Atravessou a infância com a colecção mais preciosa que se possa ter: um coração a transbordar de atenção, um corpo cheio de mimo e abraços apertados, uma alma a crescer com amor, afecto e bondade.


Educou-se com uma colecção de quadros de honra, louvores de professores, diplomas, prémios e reconhecimentos publicos. A esta colecção, acrescentou sólidos amigos, fortes raízes que se estenderiam pela vida fora.


Criou família, e nova colecção se juntou. Uma colecção pequenina mas presente, cheia de esperança e de orgulho.Uma colecção inevitável, previsivel, necessária.


Seguiu-se-lhe a glória da maturidade. Somou bens, propriedades, rumos. E adicionou viagens a sitios longinquos, ganhando conhecimentos novos, culturas distintas.
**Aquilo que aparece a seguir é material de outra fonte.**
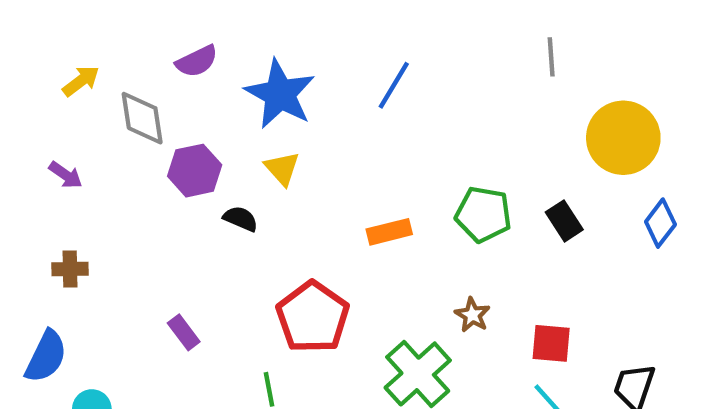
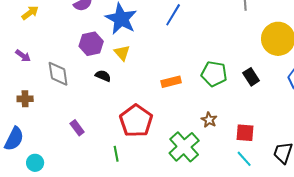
gray diamond: (142, 118) -> (58, 74), moved
purple hexagon: (195, 171) -> (91, 44), moved

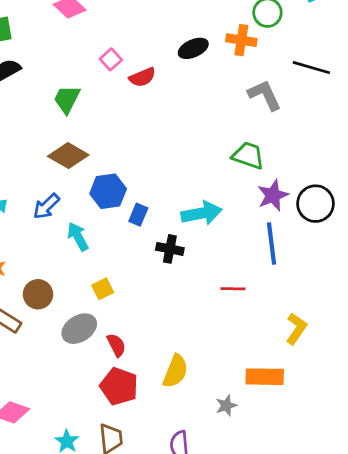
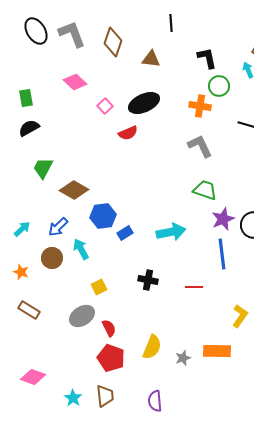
black ellipse: (193, 48) -> (144, 103), moved, size x1.4
pink square: (111, 59) -> (105, 106), moved
gray L-shape: (265, 95) -> (200, 146), moved
green trapezoid: (67, 99) -> (43, 168), moved
blue rectangle: (138, 215) -> (125, 233), turned 35
black cross: (170, 249) -> (148, 280), moved
brown circle: (38, 294) -> (52, 258), moved
gray star: (226, 406) -> (183, 358), moved

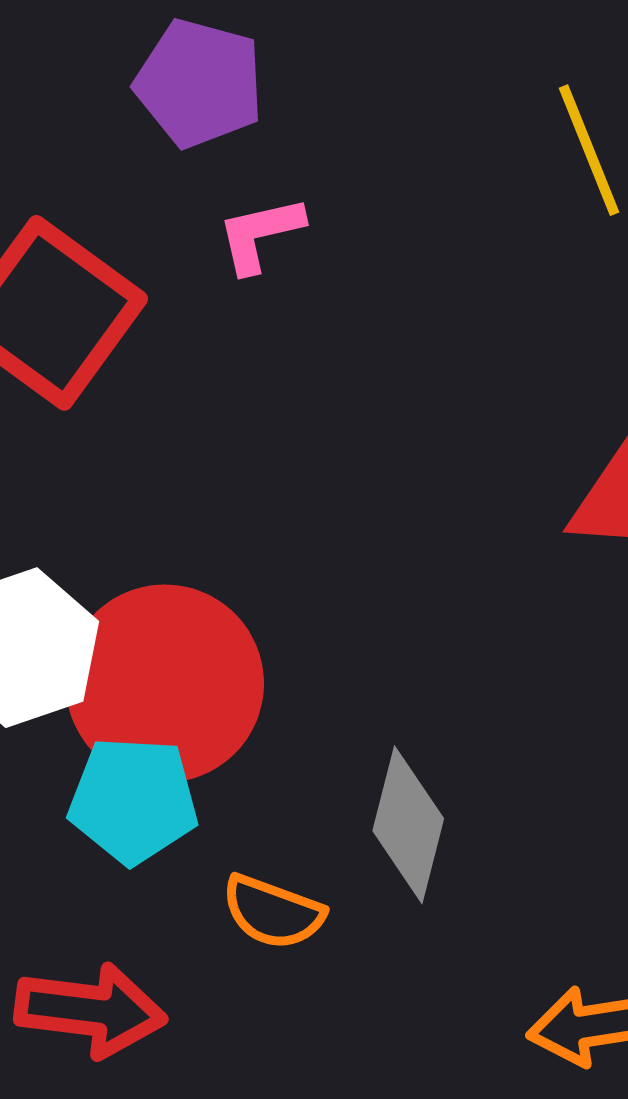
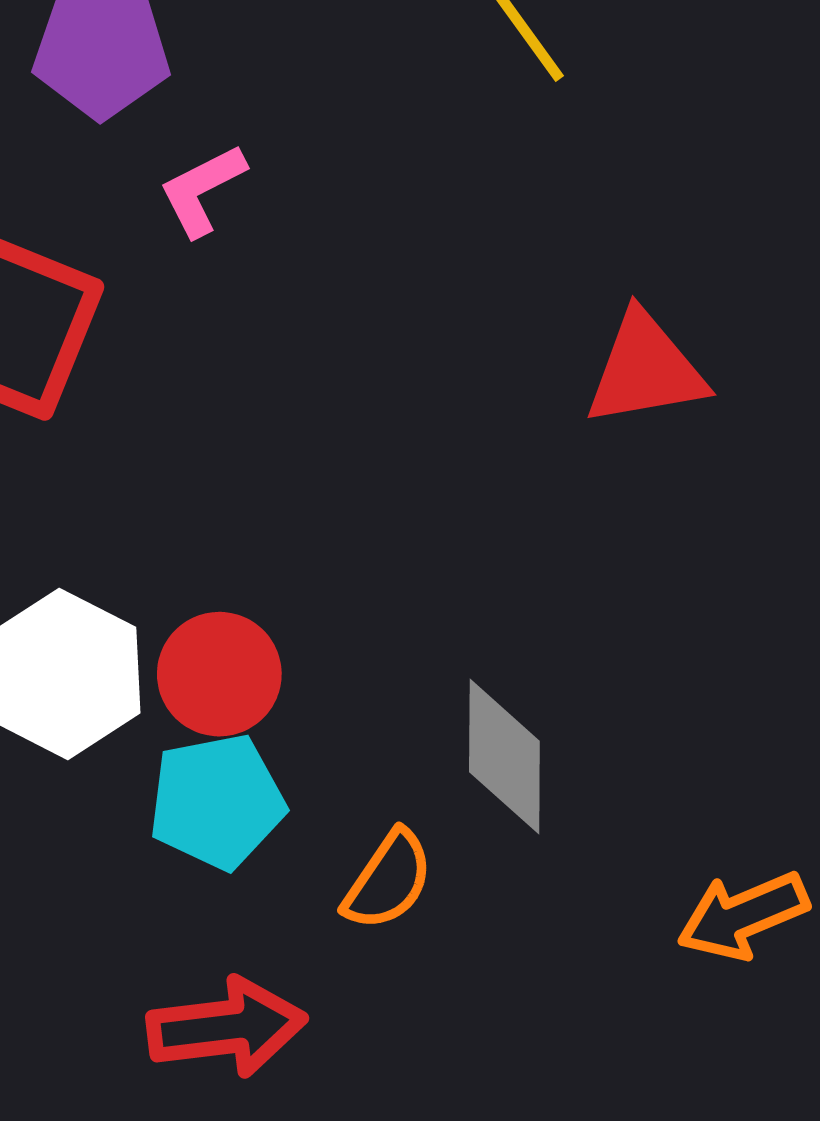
red circle: (165, 684) -> (219, 674), size x0.6
orange semicircle: (273, 912) -> (388, 880), turned -62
Condimentou com arte e musica, muita musica.


As colecções tornaram-se cada vez mais preciosas, mantendo cada uma delas únicas e em perfeito estado de contemplação e satisfação pessoal. Nada perturbava este equilibrio singular de conquista, bem-estar, conforto. A vida proporcionava-lhe o que tinha de melhor pelo seu esforço e dedicação.
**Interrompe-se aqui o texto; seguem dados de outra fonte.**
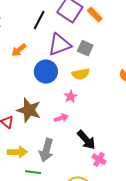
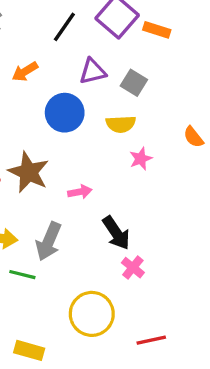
orange rectangle: (95, 15) -> (157, 30), turned -35
purple triangle: (59, 45) -> (93, 71), size x0.7
pink star: (70, 97) -> (141, 159), moved

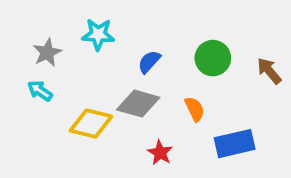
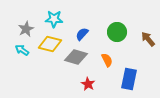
yellow diamond: (91, 124) -> (50, 44), moved
blue rectangle: (235, 144) -> (129, 79), turned -65

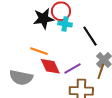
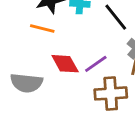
orange line: (39, 51) -> (42, 28), moved

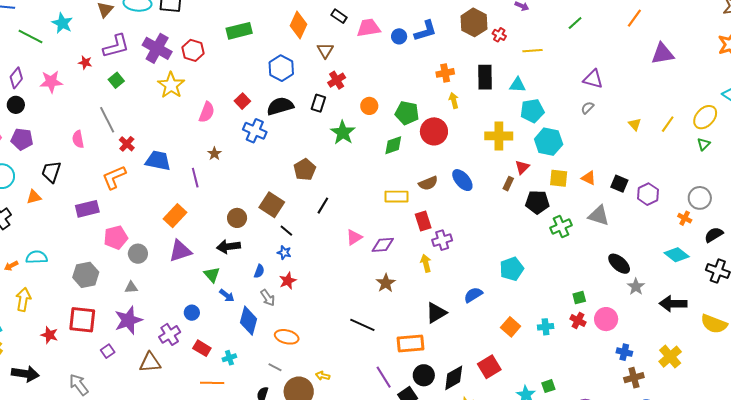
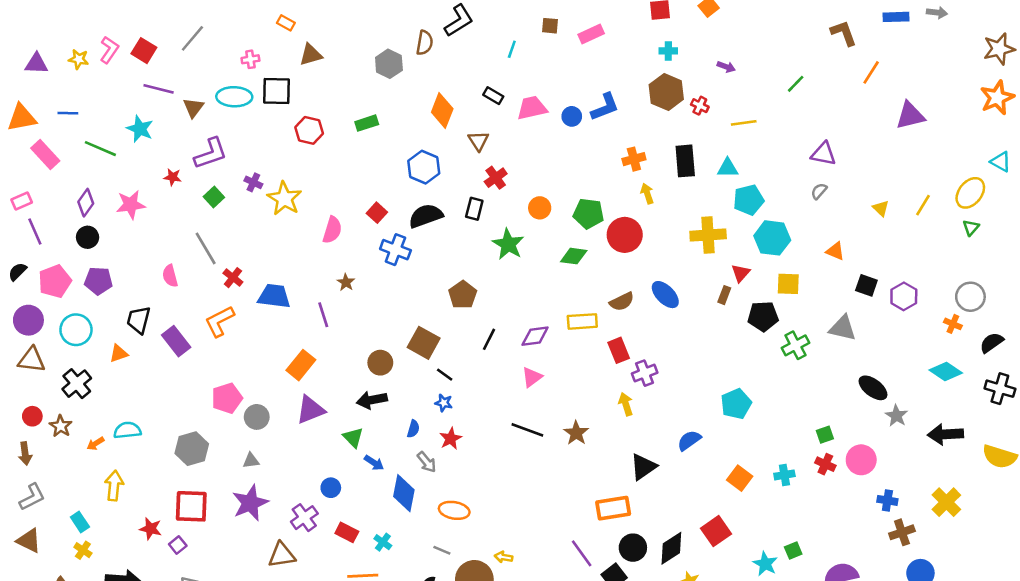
green rectangle: (239, 31) -> (367, 123), size x0.7
purple cross: (157, 48) -> (253, 182), moved, size x0.5
red hexagon: (193, 50) -> (309, 130), moved
green diamond: (393, 145) -> (574, 256), turned 30
orange triangle: (589, 178) -> (835, 251), moved
purple rectangle: (87, 209) -> (176, 341), moved, turned 70
purple diamond: (383, 245) -> (535, 336), moved
black line: (362, 325) -> (527, 430), moved
purple square: (108, 351) -> (178, 545), moved
cyan cross: (229, 358) -> (383, 542), turned -32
Qunando a vida se atropelou e a rotina se instaurou, começou a coleccionar mulheres. Bonitas, menos bonitas, espertas, atrevidas, timidas, modernas, conservadoras, descontraidas, preconceituosas ... a colecção era fantástica! Digna de admiração de qualquer ser, homem ou mulher.

Mas um dia, o coleccionador deixou de ter desafios. Todas as colecções estavam completas, mas mortas. Presentes, mas impossiveis de tocar, sob pena de se esvaiarem em pó. Arrumadas na memória do seu dono, mas sem valor, sem vida, sem gozo. Não faltavam peças, mas o coração estava vazio, sem sentido, sem destino.

O ciclo fechava-se a pouco e pouco. O coleccionador percorria o seu mundo sózinho e dizia que se bastava a si próprio, com uma dor surda a bater-lhe no peito. Nada o demovia da sua cegueira por tanta responsabilidade e tanto trabalho de vida suado. Isolava-se, fugia de si e dos outros, refugiou-se dentro de si e cristalizou no tempo.


Acordou um dia, sem saber como nem porquê, no meio de um deserto. Com tanto para dar e só. Muito só. À volta, os ventos reconstruiam dunas e o deserto quase respirava. O calor exterior, insuportável, da vida real despertou o coleccionador.

Percebeu, ainda que tarde que nem tudo estava perdido. Desmanchou devagarinho cada colecção, quebrando os encantos associados, limpou peça a peça redistribuindo a quimera acumulada e recomeçou a caminhar para a vida com as mãos vazias, o coração limpo e a alma por cima a cantar, cada vez mais alto em direção ao sol, lá em cima. Era novamente feliz.